The sub-commission, composed of 26 human rights experts named by their respective governments to serve in a personal capacity, adopted the two resolutions without a vote on the final day of their annual three- week meeting in Geneva.
It was the fourth year in a row that the body dealt with the controversial issue of Iraqi sanctions.
This week's debate became heated after Belgian's member called the sanctions ``unequivocally illegal'' which had caused a humanitarian disaster ``comparable to the worst catastrophes of the past decades.''
The resolution proposed by Morocco's representative urged all governments, including that of Iraq's President Saddam Hussein, to alleviate the Iraqi people's suffering by facilitating the delivery of food and medical supplies.
Iraq has been under an international economic and trade embargo since its August 1990 invasion of oil-rich Kuwait.
Oil-For-Food Deal Not Meeting All Needs -- Report
The text said statistics issued by the U.N. oil-for-food program, which since December 1996 has allowed Iraq to sell limited quantities of oil to buy food, medicine and other essentials, showed the deal was meeting ``only part of the vital needs of the population.''
It noted with concern that ``the standard of living, nutrition and health of the population were continuing to deteriorate and that all economic activities were seriously affected, particularly in the areas of drinking water supply, electricity and agriculture.''
The Iraq resolution invoked the 1949 Geneva Conventions which it said ``prohibit the starving of civilian populations and the destruction of what is indispensable to their survival.''
In the second resolution, put forward by Norway's member, the Sub-Commission urged states to reconsider their support for sanctions ``even when legitimate goals pursued have not yet been achieved, if, after a reasonable period, the measures have not brought about the desired changes in policy.''
It urged states to seek ``prompt termination of all aspects of sanctions regimes that adversely affect human rights.''
On Thursday, the United States hit out angrily at the Belgian's report.

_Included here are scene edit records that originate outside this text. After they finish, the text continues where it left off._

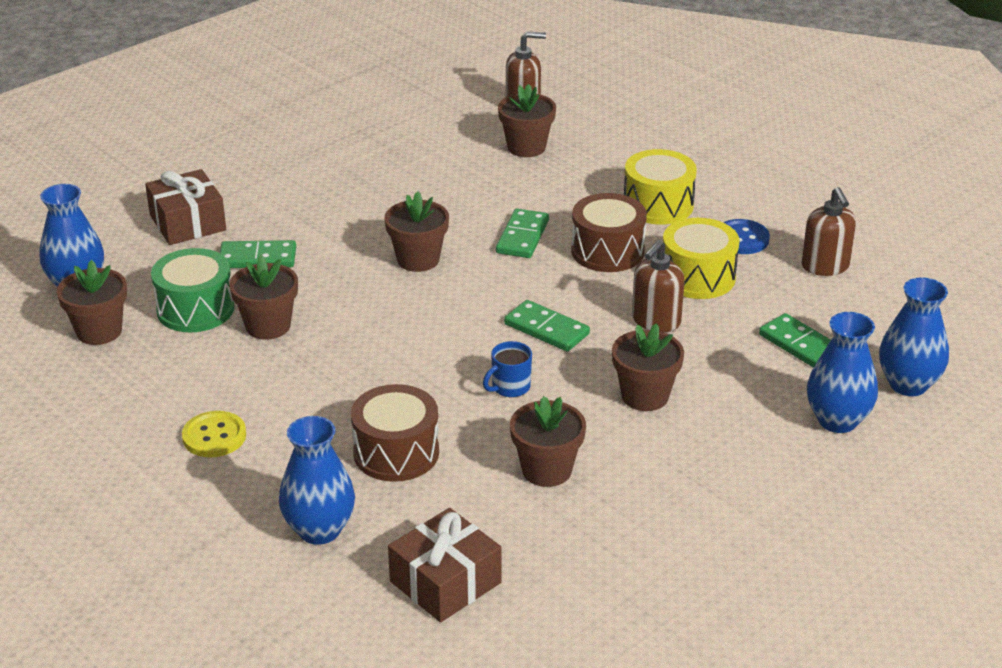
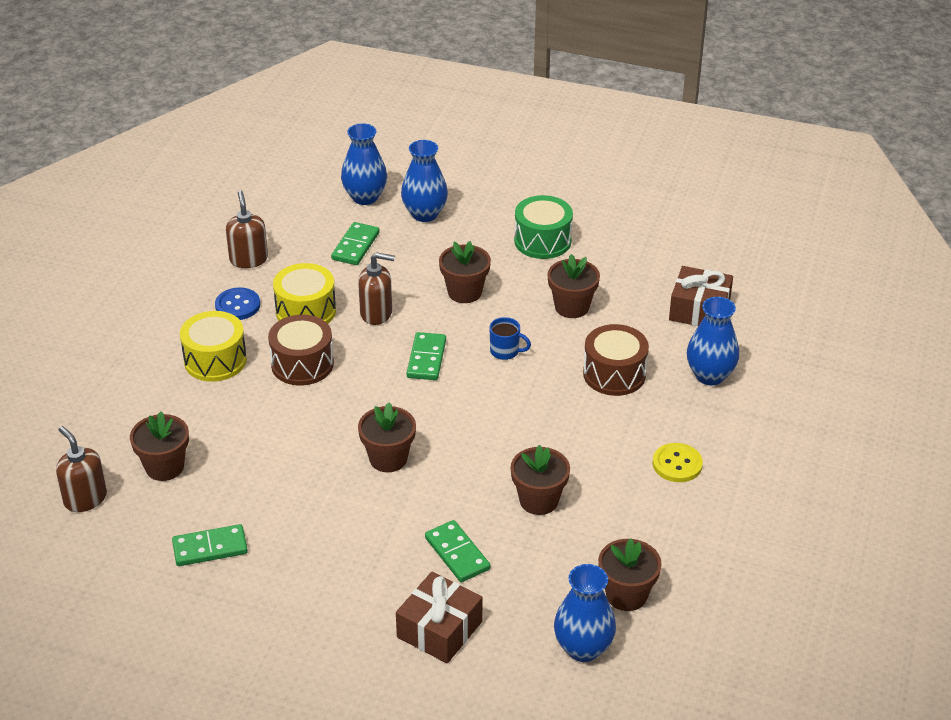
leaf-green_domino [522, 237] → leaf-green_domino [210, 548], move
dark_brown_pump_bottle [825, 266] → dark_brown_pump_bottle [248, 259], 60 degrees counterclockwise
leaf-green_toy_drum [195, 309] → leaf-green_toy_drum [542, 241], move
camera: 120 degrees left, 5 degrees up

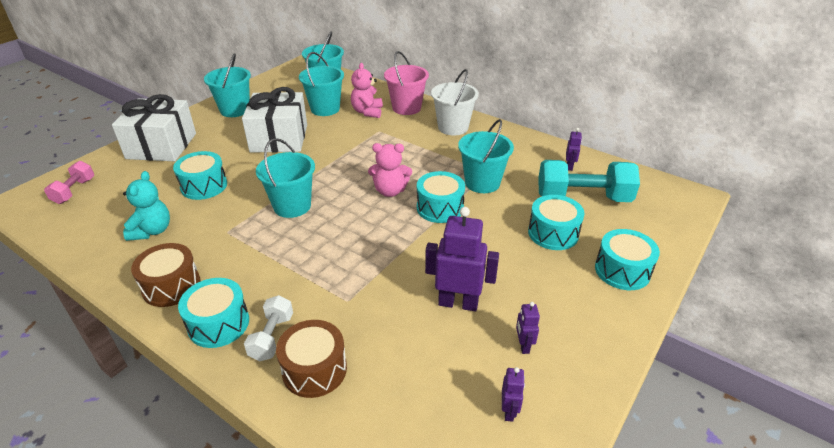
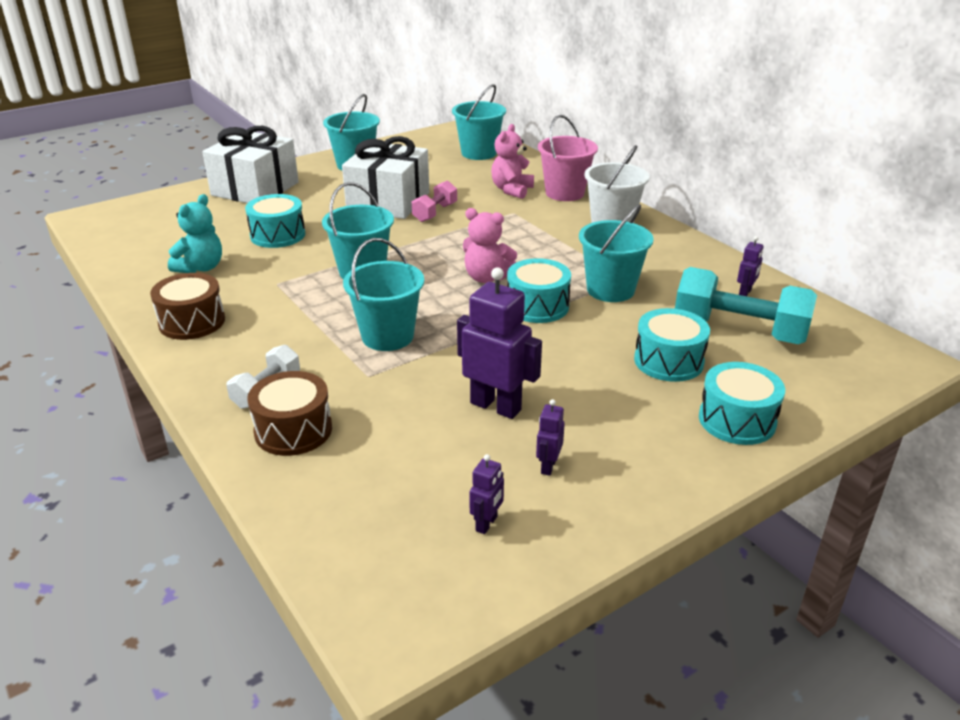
teal_pail [325, 109] → teal_pail [387, 336], move
rose-pink_free_weight [74, 191] → rose-pink_free_weight [435, 213], move
teal_toy_drum [218, 324] → -
camera: 20 degrees right, 5 degrees down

George Moose, U.S. Ambassador to the United Nations in Geneva, told the forum that his claim that the sanctions were illegal was ``incorrect, biased and inflammatory.''
``The United States has worked hard to ensure that the welfare of the Iraqi people is protected, in stark contrast to the appalling behavior of an Iraqi regime which has shown itself to be completely insensitive to the suffering of its own people,'' Moose told the Sub-Commission.
The United States strongly opposes any lifting of the sanctions which have now entered their 11th year, and maintains that Saddam is responsible for the suffering of his people.